* _Input records_
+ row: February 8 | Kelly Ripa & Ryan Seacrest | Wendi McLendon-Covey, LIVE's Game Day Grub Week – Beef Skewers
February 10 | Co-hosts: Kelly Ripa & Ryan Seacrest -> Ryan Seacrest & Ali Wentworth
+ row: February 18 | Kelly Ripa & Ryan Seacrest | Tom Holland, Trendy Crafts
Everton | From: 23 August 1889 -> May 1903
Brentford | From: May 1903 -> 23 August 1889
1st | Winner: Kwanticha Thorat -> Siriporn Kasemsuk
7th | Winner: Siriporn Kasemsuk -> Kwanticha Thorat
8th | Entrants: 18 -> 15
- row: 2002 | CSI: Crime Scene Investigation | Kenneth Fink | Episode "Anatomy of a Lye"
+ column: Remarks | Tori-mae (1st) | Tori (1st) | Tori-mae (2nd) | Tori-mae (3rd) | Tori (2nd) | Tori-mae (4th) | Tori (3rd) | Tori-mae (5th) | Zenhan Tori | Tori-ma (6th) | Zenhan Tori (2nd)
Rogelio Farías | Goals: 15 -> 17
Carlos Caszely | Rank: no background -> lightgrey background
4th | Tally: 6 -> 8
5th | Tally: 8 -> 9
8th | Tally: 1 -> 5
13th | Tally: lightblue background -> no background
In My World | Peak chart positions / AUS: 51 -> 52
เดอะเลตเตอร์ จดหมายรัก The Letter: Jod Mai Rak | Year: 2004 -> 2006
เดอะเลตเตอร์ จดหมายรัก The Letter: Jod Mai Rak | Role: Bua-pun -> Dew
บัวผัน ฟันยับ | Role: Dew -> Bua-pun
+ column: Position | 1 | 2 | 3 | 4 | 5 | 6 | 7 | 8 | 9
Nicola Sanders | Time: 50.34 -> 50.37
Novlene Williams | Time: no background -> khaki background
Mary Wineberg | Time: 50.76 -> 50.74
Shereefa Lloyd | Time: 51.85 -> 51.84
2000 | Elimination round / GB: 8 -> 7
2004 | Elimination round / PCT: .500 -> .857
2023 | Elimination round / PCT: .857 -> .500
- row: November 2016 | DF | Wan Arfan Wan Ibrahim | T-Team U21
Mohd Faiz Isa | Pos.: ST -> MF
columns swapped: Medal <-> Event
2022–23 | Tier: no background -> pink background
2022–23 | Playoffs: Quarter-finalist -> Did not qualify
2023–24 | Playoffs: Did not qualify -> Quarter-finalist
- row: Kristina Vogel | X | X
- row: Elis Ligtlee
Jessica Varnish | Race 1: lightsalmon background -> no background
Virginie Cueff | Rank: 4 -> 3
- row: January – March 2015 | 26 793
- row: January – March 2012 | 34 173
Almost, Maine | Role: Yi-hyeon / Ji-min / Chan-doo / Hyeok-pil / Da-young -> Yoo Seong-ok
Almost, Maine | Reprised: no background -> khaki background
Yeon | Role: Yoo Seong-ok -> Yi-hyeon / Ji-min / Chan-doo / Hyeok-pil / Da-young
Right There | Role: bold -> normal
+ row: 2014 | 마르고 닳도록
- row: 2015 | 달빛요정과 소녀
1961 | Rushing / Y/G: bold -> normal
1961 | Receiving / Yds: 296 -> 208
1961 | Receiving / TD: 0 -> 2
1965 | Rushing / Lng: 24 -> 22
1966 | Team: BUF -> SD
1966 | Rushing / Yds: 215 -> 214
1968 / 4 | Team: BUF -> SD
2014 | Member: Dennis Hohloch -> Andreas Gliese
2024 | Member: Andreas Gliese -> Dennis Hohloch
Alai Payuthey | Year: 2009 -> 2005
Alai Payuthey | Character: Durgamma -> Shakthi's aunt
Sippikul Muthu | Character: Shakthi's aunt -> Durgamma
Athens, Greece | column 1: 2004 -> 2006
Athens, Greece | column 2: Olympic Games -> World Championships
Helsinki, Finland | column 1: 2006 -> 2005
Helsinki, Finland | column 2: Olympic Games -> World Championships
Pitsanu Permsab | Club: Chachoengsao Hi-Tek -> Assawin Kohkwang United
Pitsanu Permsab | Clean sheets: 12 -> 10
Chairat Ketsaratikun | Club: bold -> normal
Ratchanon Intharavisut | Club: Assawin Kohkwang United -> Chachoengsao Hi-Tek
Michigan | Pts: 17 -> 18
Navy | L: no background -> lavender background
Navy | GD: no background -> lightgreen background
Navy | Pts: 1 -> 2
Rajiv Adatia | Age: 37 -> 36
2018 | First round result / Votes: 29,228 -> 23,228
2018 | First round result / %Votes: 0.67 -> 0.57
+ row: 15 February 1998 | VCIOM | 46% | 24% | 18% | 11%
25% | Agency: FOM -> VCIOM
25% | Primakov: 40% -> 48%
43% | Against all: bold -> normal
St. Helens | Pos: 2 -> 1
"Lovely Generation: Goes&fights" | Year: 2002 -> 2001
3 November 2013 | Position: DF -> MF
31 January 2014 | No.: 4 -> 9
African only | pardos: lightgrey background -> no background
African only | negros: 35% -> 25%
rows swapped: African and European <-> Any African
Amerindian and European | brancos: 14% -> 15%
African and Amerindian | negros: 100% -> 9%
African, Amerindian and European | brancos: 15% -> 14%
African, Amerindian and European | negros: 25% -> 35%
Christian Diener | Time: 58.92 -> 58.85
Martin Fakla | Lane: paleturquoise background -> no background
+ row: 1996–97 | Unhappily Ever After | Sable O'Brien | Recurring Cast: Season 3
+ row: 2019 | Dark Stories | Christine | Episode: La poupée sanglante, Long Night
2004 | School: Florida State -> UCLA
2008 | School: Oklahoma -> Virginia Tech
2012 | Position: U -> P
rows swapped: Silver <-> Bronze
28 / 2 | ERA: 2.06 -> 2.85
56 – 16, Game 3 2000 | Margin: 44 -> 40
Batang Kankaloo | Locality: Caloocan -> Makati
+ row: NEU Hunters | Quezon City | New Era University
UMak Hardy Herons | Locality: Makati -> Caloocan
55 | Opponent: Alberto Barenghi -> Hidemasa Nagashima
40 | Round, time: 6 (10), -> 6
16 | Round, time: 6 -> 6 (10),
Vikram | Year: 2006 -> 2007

* _Your task_
Please format the listing above as a JSON list of strings, with one string for each line and blank lines left out.

* _The completed task_
[
  "+ row: February 8 | Kelly Ripa & Ryan Seacrest | Wendi McLendon-Covey, LIVE's Game Day Grub Week – Beef Skewers",
  "February 10 | Co-hosts: Kelly Ripa & Ryan Seacrest -> Ryan Seacrest & Ali Wentworth",
  "+ row: February 18 | Kelly Ripa & Ryan Seacrest | Tom Holland, Trendy Crafts",
  "Everton | From: 23 August 1889 -> May 1903",
  "Brentford | From: May 1903 -> 23 August 1889",
  "1st | Winner: Kwanticha Thorat -> Siriporn Kasemsuk",
  "7th | Winner: Siriporn Kasemsuk -> Kwanticha Thorat",
  "8th | Entrants: 18 -> 15",
  "- row: 2002 | CSI: Crime Scene Investigation | Kenneth Fink | Episode \"Anatomy of a Lye\"",
  "+ column: Remarks | Tori-mae (1st) | Tori (1st) | Tori-mae (2nd) | Tori-mae (3rd) | Tori (2nd) | Tori-mae (4th) | Tori (3rd) | Tori-mae (5th) | Zenhan Tori | Tori-ma (6th) | Zenhan Tori (2nd)",
  "Rogelio Farías | Goals: 15 -> 17",
  "Carlos Caszely | Rank: no background -> lightgrey background",
  "4th | Tally: 6 -> 8",
  "5th | Tally: 8 -> 9",
  "8th | Tally: 1 -> 5",
  "13th | Tally: lightblue background -> no background",
  "In My World | Peak chart positions / AUS: 51 -> 52",
  "เดอะเลตเตอร์ จดหมายรัก The Letter: Jod Mai Rak | Year: 2004 -> 2006",
  "เดอะเลตเตอร์ จดหมายรัก The Letter: Jod Mai Rak | Role: Bua-pun -> Dew",
  "บัวผัน ฟันยับ | Role: Dew -> Bua-pun",
  "+ column: Position | 1 | 2 | 3 | 4 | 5 | 6 | 7 | 8 | 9",
  "Nicola Sanders | Time: 50.34 -> 50.37",
  "Novlene Williams | Time: no background -> khaki background",
  "Mary Wineberg | Time: 50.76 -> 50.74",
  "Shereefa Lloyd | Time: 51.85 -> 51.84",
  "2000 | Elimination round / GB: 8 -> 7",
  "2004 | Elimination round / PCT: .500 -> .857",
  "2023 | Elimination round / PCT: .857 -> .500",
  "- row: November 2016 | DF | Wan Arfan Wan Ibrahim | T-Team U21",
  "Mohd Faiz Isa | Pos.: ST -> MF",
  "columns swapped: Medal <-> Event",
  "2022–23 | Tier: no background -> pink background",
  "2022–23 | Playoffs: Quarter-finalist -> Did not qualify",
  "2023–24 | Playoffs: Did not qualify -> Quarter-finalist",
  "- row: Kristina Vogel | X | X",
  "- row: Elis Ligtlee",
  "Jessica Varnish | Race 1: lightsalmon background -> no background",
  "Virginie Cueff | Rank: 4 -> 3",
  "- row: January – March 2015 | 26 793",
  "- row: January – March 2012 | 34 173",
  "Almost, Maine | Role: Yi-hyeon / Ji-min / Chan-doo / Hyeok-pil / Da-young -> Yoo Seong-ok",
  "Almost, Maine | Reprised: no background -> khaki background",
  "Yeon | Role: Yoo Seong-ok -> Yi-hyeon / Ji-min / Chan-doo / Hyeok-pil / Da-young",
  "Right There | Role: bold -> normal",
  "+ row: 2014 | 마르고 닳도록",
  "- row: 2015 | 달빛요정과 소녀",
  "1961 | Rushing / Y/G: bold -> normal",
  "1961 | Receiving / Yds: 296 -> 208",
  "1961 | Receiving / TD: 0 -> 2",
  "1965 | Rushing / Lng: 24 -> 22",
  "1966 | Team: BUF -> SD",
  "1966 | Rushing / Yds: 215 -> 214",
  "1968 / 4 | Team: BUF -> SD",
  "2014 | Member: Dennis Hohloch -> Andreas Gliese",
  "2024 | Member: Andreas Gliese -> Dennis Hohloch",
  "Alai Payuthey | Year: 2009 -> 2005",
  "Alai Payuthey | Character: Durgamma -> Shakthi's aunt",
  "Sippikul Muthu | Character: Shakthi's aunt -> Durgamma",
  "Athens, Greece | column 1: 2004 -> 2006",
  "Athens, Greece | column 2: Olympic Games -> World Championships",
  "Helsinki, Finland | column 1: 2006 -> 2005",
  "Helsinki, Finland | column 2: Olympic Games -> World Championships",
  "Pitsanu Permsab | Club: Chachoengsao Hi-Tek -> Assawin Kohkwang United",
  "Pitsanu Permsab | Clean sheets: 12 -> 10",
  "Chairat Ketsaratikun | Club: bold -> normal",
  "Ratchanon Intharavisut | Club: Assawin Kohkwang United -> Chachoengsao Hi-Tek",
  "Michigan | Pts: 17 -> 18",
  "Navy | L: no background -> lavender background",
  "Navy | GD: no background -> lightgreen background",
  "Navy | Pts: 1 -> 2",
  "Rajiv Adatia | Age: 37 -> 36",
  "2018 | First round result / Votes: 29,228 -> 23,228",
  "2018 | First round result / %Votes: 0.67 -> 0.57",
  "+ row: 15 February 1998 | VCIOM | 46% | 24% | 18% | 11%",
  "25% | Agency: FOM -> VCIOM",
  "25% | Primakov: 40% -> 48%",
  "43% | Against all: bold -> normal",
  "St. Helens | Pos: 2 -> 1",
  "\"Lovely Generation: Goes&fights\" | Year: 2002 -> 2001",
  "3 November 2013 | Position: DF -> MF",
  "31 January 2014 | No.: 4 -> 9",
  "African only | pardos: lightgrey background -> no background",
  "African only | negros: 35% -> 25%",
  "rows swapped: African and European <-> Any African",
  "Amerindian and European | brancos: 14% -> 15%",
  "African and Amerindian | negros: 100% -> 9%",
  "African, Amerindian and European | brancos: 15% -> 14%",
  "African, Amerindian and European | negros: 25% -> 35%",
  "Christian Diener | Time: 58.92 -> 58.85",
  "Martin Fakla | Lane: paleturquoise background -> no background",
  "+ row: 1996–97 | Unhappily Ever After | Sable O'Brien | Recurring Cast: Season 3",
  "+ row: 2019 | Dark Stories | Christine | Episode: La poupée sanglante, Long Night",
  "2004 | School: Florida State -> UCLA",
  "2008 | School: Oklahoma -> Virginia Tech",
  "2012 | Position: U -> P",
  "rows swapped: Silver <-> Bronze",
  "28 / 2 | ERA: 2.06 -> 2.85",
  "56 – 16, Game 3 2000 | Margin: 44 -> 40",
  "Batang Kankaloo | Locality: Caloocan -> Makati",
  "+ row: NEU Hunters | Quezon City | New Era University",
  "UMak Hardy Herons | Locality: Makati -> Caloocan",
  "55 | Opponent: Alberto Barenghi -> Hidemasa Nagashima",
  "40 | Round, time: 6 (10), -> 6",
  "16 | Round, time: 6 -> 6 (10),",
  "Vikram | Year: 2006 -> 2007"
]